__Written problem__:
Quote every entry word for word.

__Data shown__:
BEGIN

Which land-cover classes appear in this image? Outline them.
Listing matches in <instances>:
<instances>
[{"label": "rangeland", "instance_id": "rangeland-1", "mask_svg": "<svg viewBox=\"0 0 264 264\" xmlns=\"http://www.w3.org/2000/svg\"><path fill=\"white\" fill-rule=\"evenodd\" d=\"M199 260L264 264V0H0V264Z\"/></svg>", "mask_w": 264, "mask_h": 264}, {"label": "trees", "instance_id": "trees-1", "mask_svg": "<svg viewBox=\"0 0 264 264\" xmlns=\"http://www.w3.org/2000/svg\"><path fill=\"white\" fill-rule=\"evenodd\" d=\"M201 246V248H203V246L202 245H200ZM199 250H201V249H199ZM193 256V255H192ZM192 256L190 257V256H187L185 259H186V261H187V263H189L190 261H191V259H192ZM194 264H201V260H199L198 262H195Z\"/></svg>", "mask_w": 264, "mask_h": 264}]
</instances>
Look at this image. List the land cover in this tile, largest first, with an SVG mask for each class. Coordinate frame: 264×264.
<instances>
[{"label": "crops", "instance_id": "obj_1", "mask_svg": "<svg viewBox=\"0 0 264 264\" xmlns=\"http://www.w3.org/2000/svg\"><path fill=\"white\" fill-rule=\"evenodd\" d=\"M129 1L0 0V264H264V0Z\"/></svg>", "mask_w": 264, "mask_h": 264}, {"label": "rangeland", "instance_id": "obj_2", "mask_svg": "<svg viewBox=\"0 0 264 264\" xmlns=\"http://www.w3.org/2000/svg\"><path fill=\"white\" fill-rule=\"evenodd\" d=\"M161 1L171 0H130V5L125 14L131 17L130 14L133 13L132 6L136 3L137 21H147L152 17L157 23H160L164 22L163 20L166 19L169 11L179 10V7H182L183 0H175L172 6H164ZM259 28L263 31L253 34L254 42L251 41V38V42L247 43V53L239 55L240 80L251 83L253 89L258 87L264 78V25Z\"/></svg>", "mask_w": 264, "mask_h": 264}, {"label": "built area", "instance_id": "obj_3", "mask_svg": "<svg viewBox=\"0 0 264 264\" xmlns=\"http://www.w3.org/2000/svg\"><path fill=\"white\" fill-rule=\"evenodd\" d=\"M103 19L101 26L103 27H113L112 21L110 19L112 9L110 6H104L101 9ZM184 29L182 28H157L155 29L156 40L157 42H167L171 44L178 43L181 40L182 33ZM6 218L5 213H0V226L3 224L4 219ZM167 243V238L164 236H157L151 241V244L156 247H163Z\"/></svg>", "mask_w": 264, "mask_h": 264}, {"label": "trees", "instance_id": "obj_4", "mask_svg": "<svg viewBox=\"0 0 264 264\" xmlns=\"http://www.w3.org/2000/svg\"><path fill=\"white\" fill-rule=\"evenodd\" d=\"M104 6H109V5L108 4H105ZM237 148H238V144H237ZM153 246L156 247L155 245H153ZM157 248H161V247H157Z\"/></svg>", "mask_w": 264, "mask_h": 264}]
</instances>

END

__Exercise response__:
Which land-cover classes appear in this image? Outline them.
Listing matches in <instances>:
<instances>
[{"label": "rangeland", "instance_id": "rangeland-1", "mask_svg": "<svg viewBox=\"0 0 264 264\" xmlns=\"http://www.w3.org/2000/svg\"><path fill=\"white\" fill-rule=\"evenodd\" d=\"M199 260L264 264V0H0V264Z\"/></svg>", "mask_w": 264, "mask_h": 264}, {"label": "trees", "instance_id": "trees-1", "mask_svg": "<svg viewBox=\"0 0 264 264\" xmlns=\"http://www.w3.org/2000/svg\"><path fill=\"white\" fill-rule=\"evenodd\" d=\"M201 246V248H203V246L202 245H200ZM199 250H201V249H199ZM193 256V255H192ZM192 256L190 257V256H187L185 259H186V261H187V263H189L190 261H191V259H192ZM194 264H201V260H199L198 262H195Z\"/></svg>", "mask_w": 264, "mask_h": 264}]
</instances>
Look at this image. List the land cover in this tile, largest first, with an SVG mask for each class. Coordinate frame: 264×264.
<instances>
[{"label": "crops", "instance_id": "obj_1", "mask_svg": "<svg viewBox=\"0 0 264 264\" xmlns=\"http://www.w3.org/2000/svg\"><path fill=\"white\" fill-rule=\"evenodd\" d=\"M129 1L0 0V264H264V0Z\"/></svg>", "mask_w": 264, "mask_h": 264}, {"label": "rangeland", "instance_id": "obj_2", "mask_svg": "<svg viewBox=\"0 0 264 264\" xmlns=\"http://www.w3.org/2000/svg\"><path fill=\"white\" fill-rule=\"evenodd\" d=\"M161 1L171 0H130V5L125 14L131 17L130 14L133 13L132 6L136 3L137 21H147L152 17L157 23H160L164 22L163 20L166 19L169 11L179 10V7H182L183 0H175L172 6H164ZM259 28L263 31L253 34L254 42L251 41V38V42L247 43V53L239 55L240 80L251 83L253 89L258 87L264 78V25Z\"/></svg>", "mask_w": 264, "mask_h": 264}, {"label": "built area", "instance_id": "obj_3", "mask_svg": "<svg viewBox=\"0 0 264 264\" xmlns=\"http://www.w3.org/2000/svg\"><path fill=\"white\" fill-rule=\"evenodd\" d=\"M103 19L101 26L103 27H113L112 21L110 19L112 9L110 6H104L101 9ZM184 29L182 28H157L155 29L156 40L157 42H167L171 44L178 43L181 40L182 33ZM6 218L5 213H0V226L3 224L4 219ZM167 243V238L164 236H157L151 241V244L156 247H163Z\"/></svg>", "mask_w": 264, "mask_h": 264}, {"label": "trees", "instance_id": "obj_4", "mask_svg": "<svg viewBox=\"0 0 264 264\" xmlns=\"http://www.w3.org/2000/svg\"><path fill=\"white\" fill-rule=\"evenodd\" d=\"M104 6H109V5L108 4H105ZM237 148H238V144H237ZM153 246L156 247L155 245H153ZM157 248H161V247H157Z\"/></svg>", "mask_w": 264, "mask_h": 264}]
</instances>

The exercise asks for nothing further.